I then created a 64MB file to read from using:
fallocate -l 64m data.txt
I then created a very basic read/write index file with the following code:
<?php
$startup = microtime( true );
$filler = file_get_contents( __DIR__ . DIRECTORY_SEPARATOR . 'data.txt' );
$file = fopen( __DIR__ . DIRECTORY_SEPARATOR . 'data.' . time() . '.txt', 'w' );
fwrite( $file, $filler );
fclose( $file );
echo 'Execution Time: ' . ( microtime( true ) - $startup );
Times for the 64MB file were:
Execution Time: 0.37941408157349
Execution Time: 0.19304585456848
Execution Time: 0.15773510932922
Execution Time: 0.16210699081421
Execution Time: 0.20386791229248
Execution Time: 0.71326303482056
Execution Time: 0.67525696754456
Execution Time: 0.16588401794434
Execution Time: 0.14779591560364
Execution Time: 0.15287399291992
I then wiped the slate clean and created a 128MB file using the same command as above. Times for the 128MB file were:
Execution Time: 0.30879592895508
Execution Time: 0.35546898841858
Execution Time: 0.31786108016968
Execution Time: 0.88341999053955
Execution Time: 0.32654404640198
Execution Time: 0.35381197929382
Execution Time: 0.34370303153992
Execution Time: 0.60638308525085
Execution Time: 0.37295699119568
Execution Time: 0.34345412254333
There were a few spikes reading and writing both files. That said, the above wasn’t filled with random data, so I also wanted to test by pulling 128MB of random data from /dev/urandom.
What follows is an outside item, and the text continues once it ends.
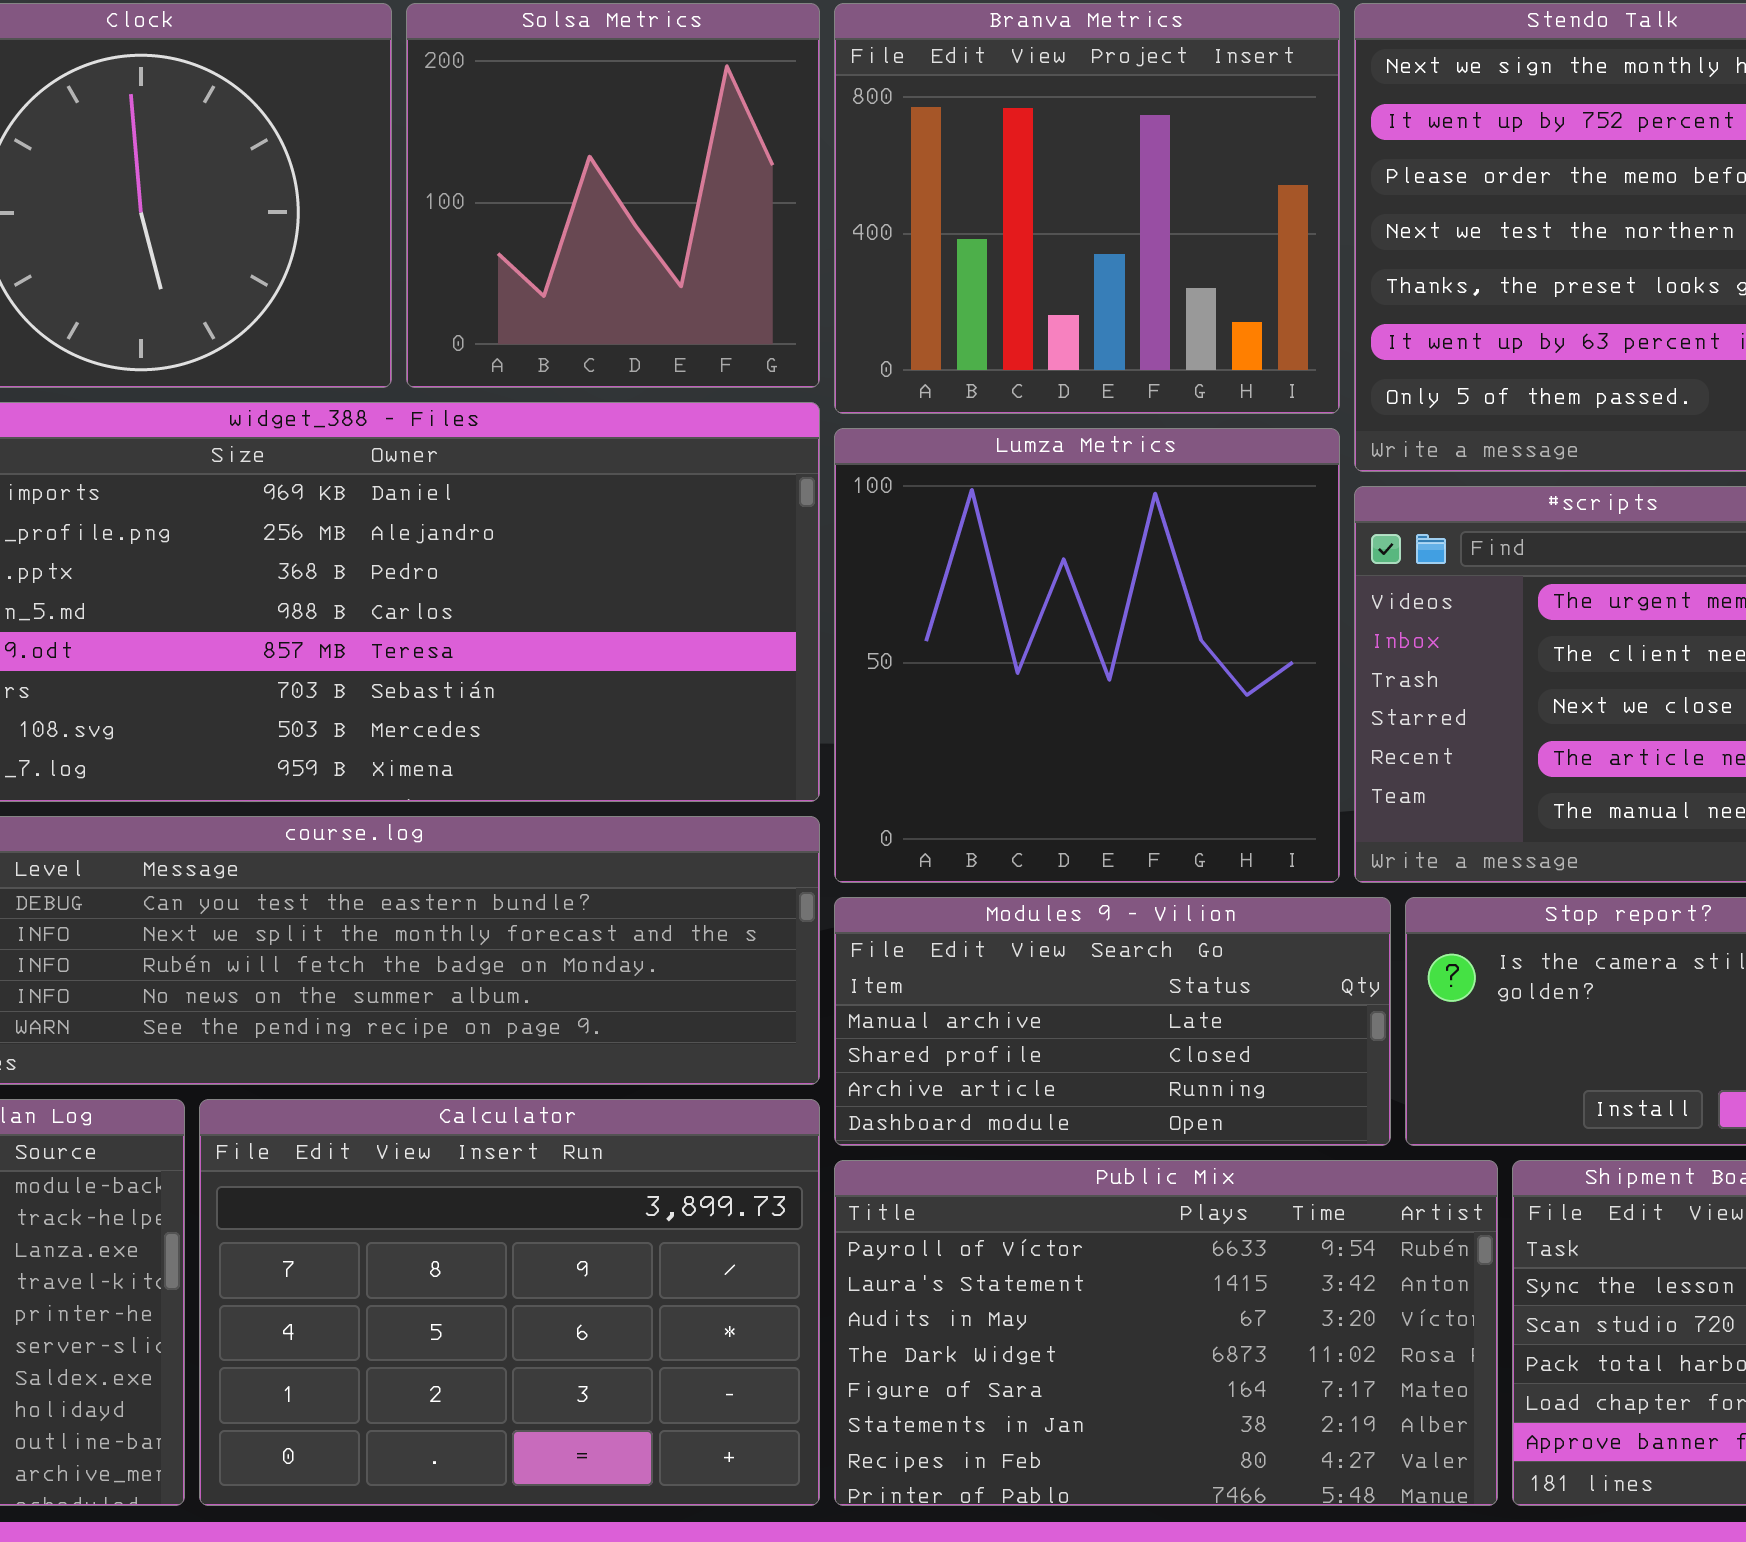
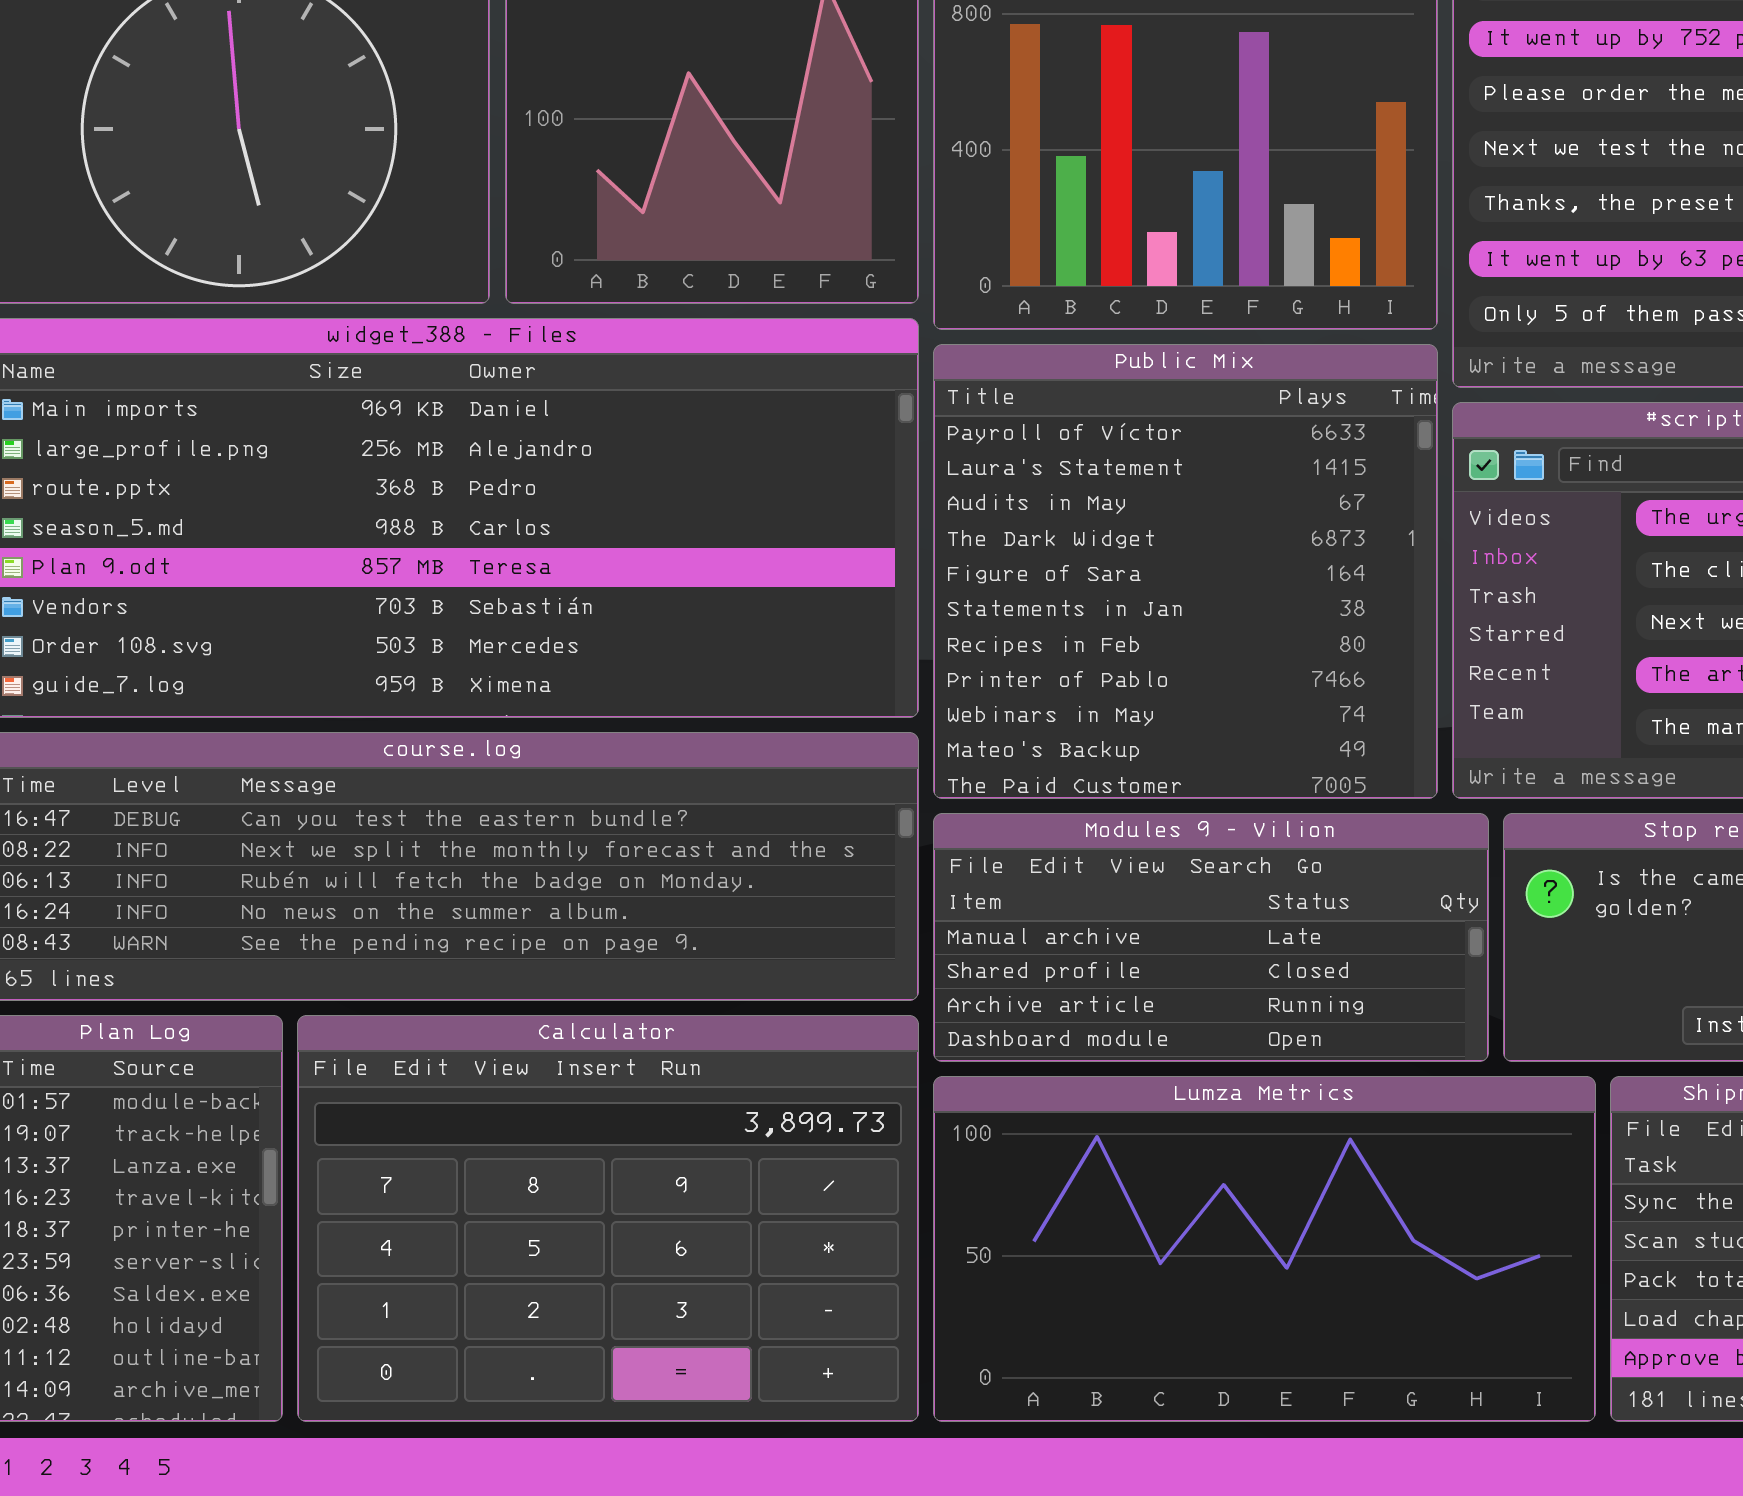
Lumza Metrics: [834,428,1340,883] -> [933,1076,1596,1422], moved, resized
Public Mix: [834,1160,1498,1506] -> [933,344,1438,799], moved, resized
head -c 128m </dev/urandom >data.txt
Running the same code on the above yielded slightly better results after running it 10x, with the lower execution times being around .22-.28 compared to the .30-.88 above.
RE:
Although the execution time is around 0.0002s, I still have to set the refresh time to about 2.5 seconds
I setup a 512MB and 2GB Droplet (Ubuntu 16.04 64bit), then tested your code on it and the redirect is instant as is the form population, so it would seem something else is causing the delay – perhaps in a different area of the code.
I am, however, using PHP 7.1.x, though that really shouldn’t make too much of a difference on the read and write commands and their speed, or how quickly the redirect passes a visitor back over to index.
One thing that may, however, be effecting the display is cache. If OpCode caching is enabled on your installation, it may not be flushing as quickly. Otherwise, any other form of caching, be it local on your PC/Mac or on the server, can also cause delays.
I’m running just a barebones PHP 7.1 install which was installed by:
sudo add-apt-repository ppa:ondrej/php -y \
&& sudo apt-get update \
&& sudo apt-get -y install php7.1-fpm php7.1-cli php7.1-dev
and I’m not running in to any issues with either my code or yours.